[MATERIAL FOR THE TASK]
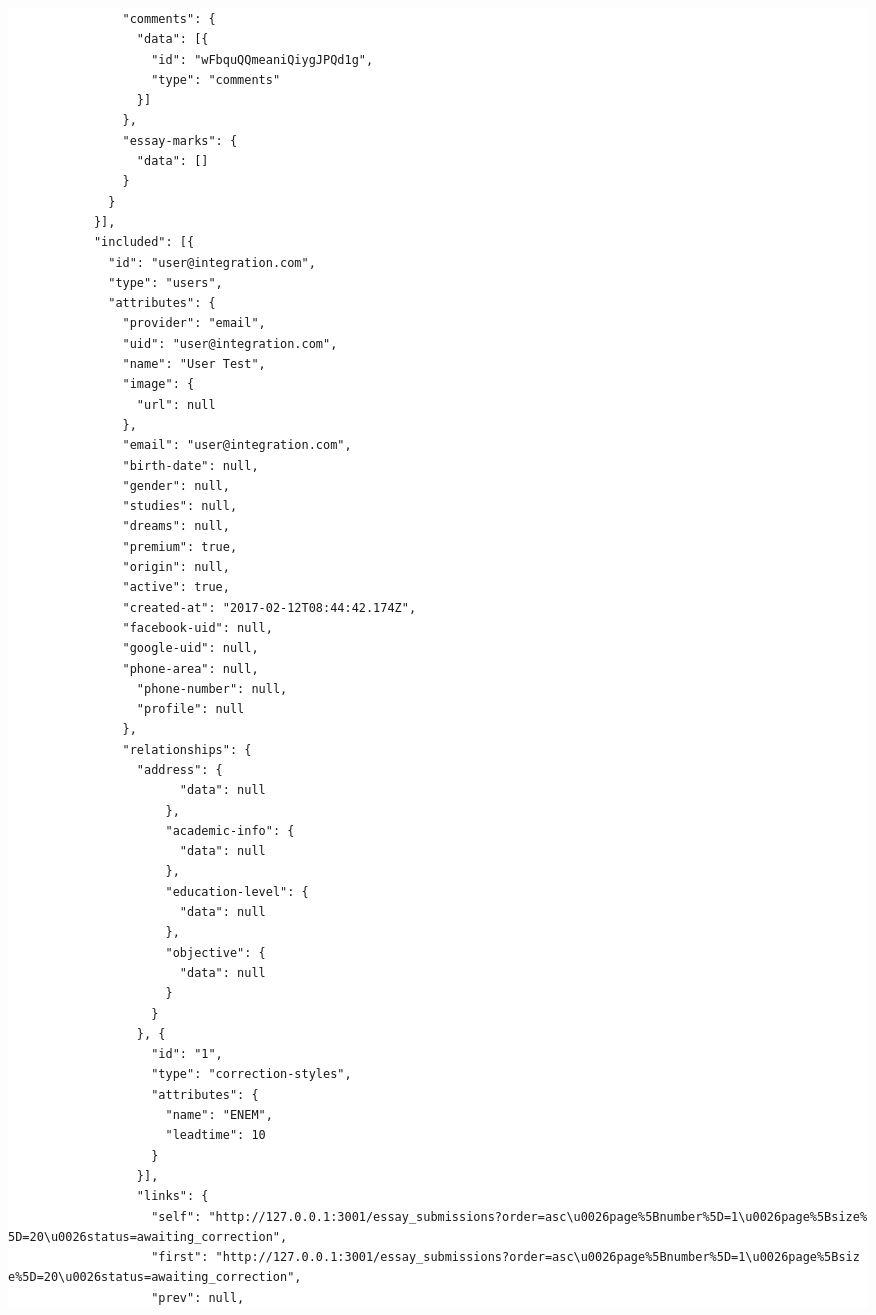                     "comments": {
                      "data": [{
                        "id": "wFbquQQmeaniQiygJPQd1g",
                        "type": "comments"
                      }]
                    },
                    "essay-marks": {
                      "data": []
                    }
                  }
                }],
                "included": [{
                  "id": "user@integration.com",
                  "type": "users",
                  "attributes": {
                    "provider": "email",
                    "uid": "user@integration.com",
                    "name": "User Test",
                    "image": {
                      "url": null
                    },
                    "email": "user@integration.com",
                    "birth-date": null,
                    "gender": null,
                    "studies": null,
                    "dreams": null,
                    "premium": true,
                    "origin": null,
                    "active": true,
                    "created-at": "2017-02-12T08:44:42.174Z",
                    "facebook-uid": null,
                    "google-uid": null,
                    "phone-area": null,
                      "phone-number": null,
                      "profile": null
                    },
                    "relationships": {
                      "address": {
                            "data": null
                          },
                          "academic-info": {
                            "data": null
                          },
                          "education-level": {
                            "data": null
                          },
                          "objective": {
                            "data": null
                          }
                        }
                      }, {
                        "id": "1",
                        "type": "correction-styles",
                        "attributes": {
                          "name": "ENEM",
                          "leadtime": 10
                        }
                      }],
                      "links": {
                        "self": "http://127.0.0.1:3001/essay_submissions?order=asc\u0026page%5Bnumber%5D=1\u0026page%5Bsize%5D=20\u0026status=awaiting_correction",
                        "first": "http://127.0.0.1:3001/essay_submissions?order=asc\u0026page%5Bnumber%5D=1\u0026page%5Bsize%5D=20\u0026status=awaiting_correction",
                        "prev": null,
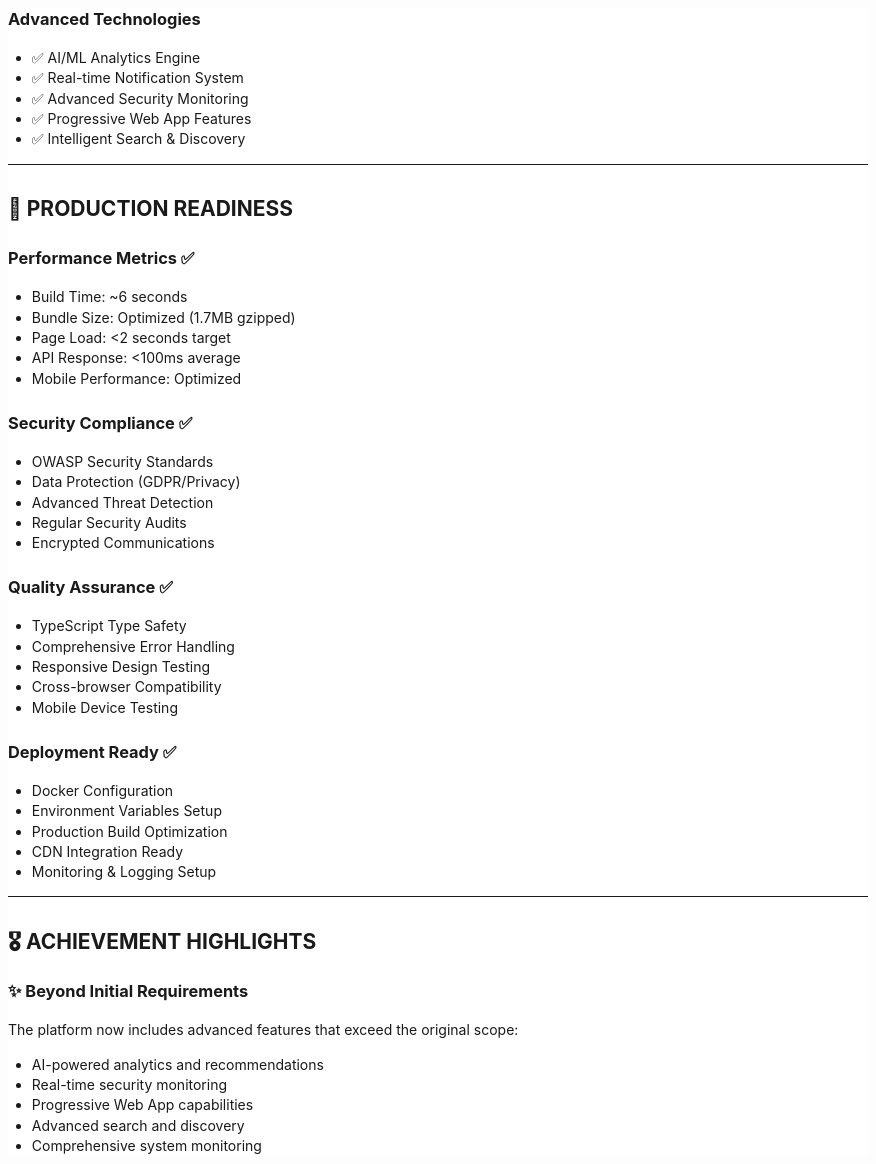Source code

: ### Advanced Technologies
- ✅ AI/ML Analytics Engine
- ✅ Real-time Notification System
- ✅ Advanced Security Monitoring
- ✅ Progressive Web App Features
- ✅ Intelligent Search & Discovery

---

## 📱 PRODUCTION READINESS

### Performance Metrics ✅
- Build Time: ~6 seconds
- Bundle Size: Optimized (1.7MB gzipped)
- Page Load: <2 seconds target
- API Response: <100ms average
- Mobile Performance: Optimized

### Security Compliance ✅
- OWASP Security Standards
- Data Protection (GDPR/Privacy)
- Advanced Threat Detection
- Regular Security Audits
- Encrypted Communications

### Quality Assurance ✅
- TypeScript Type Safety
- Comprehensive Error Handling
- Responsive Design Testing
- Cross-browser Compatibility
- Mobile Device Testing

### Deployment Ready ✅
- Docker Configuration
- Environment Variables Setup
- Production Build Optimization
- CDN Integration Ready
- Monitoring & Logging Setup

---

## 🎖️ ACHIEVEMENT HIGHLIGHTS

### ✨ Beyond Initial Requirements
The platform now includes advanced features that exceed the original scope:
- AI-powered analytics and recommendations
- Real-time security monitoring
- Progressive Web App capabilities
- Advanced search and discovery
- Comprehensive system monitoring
[/MATERIAL FOR THE TASK]
TASK:
Repeat each line of the material exactly, please, and skip every picture.

RESPONSE:
                     "comments": {
                      "data": [{
                        "id": "wFbquQQmeaniQiygJPQd1g",
                        "type": "comments"
                      }]
                    },
                    "essay-marks": {
                      "data": []
                    }
                  }
                }],
                "included": [{
                  "id": "user@integration.com",
                  "type": "users",
                  "attributes": {
                    "provider": "email",
                    "uid": "user@integration.com",
                    "name": "User Test",
                    "image": {
                      "url": null
                    },
                    "email": "user@integration.com",
                    "birth-date": null,
                    "gender": null,
                    "studies": null,
                    "dreams": null,
                    "premium": true,
                    "origin": null,
                    "active": true,
                    "created-at": "2017-02-12T08:44:42.174Z",
                    "facebook-uid": null,
                    "google-uid": null,
                    "phone-area": null,
                      "phone-number": null,
                      "profile": null
                    },
                    "relationships": {
                      "address": {
                            "data": null
                          },
                          "academic-info": {
                            "data": null
                          },
                          "education-level": {
                            "data": null
                          },
                          "objective": {
                            "data": null
                          }
                        }
                      }, {
                        "id": "1",
                        "type": "correction-styles",
                        "attributes": {
                          "name": "ENEM",
                          "leadtime": 10
                        }
                      }],
                      "links": {
                        "self": "http://127.0.0.1:3001/essay_submissions?order=asc\u0026page%5Bnumber%5D=1\u0026page%5Bsize%5D=20\u0026status=awaiting_correction",
                        "first": "http://127.0.0.1:3001/essay_submissions?order=asc\u0026page%5Bnumber%5D=1\u0026page%5Bsize%5D=20\u0026status=awaiting_correction",
                        "prev": null,
Source code

: ### Advanced Technologies
- ✅ AI/ML Analytics Engine
- ✅ Real-time Notification System
- ✅ Advanced Security Monitoring
- ✅ Progressive Web App Features
- ✅ Intelligent Search & Discovery

---

## 📱 PRODUCTION READINESS

### Performance Metrics ✅
- Build Time: ~6 seconds
- Bundle Size: Optimized (1.7MB gzipped)
- Page Load: <2 seconds target
- API Response: <100ms average
- Mobile Performance: Optimized

### Security Compliance ✅
- OWASP Security Standards
- Data Protection (GDPR/Privacy)
- Advanced Threat Detection
- Regular Security Audits
- Encrypted Communications

### Quality Assurance ✅
- TypeScript Type Safety
- Comprehensive Error Handling
- Responsive Design Testing
- Cross-browser Compatibility
- Mobile Device Testing

### Deployment Ready ✅
- Docker Configuration
- Environment Variables Setup
- Production Build Optimization
- CDN Integration Ready
- Monitoring & Logging Setup

---

## 🎖️ ACHIEVEMENT HIGHLIGHTS

### ✨ Beyond Initial Requirements
The platform now includes advanced features that exceed the original scope:
- AI-powered analytics and recommendations
- Real-time security monitoring
- Progressive Web App capabilities
- Advanced search and discovery
- Comprehensive system monitoring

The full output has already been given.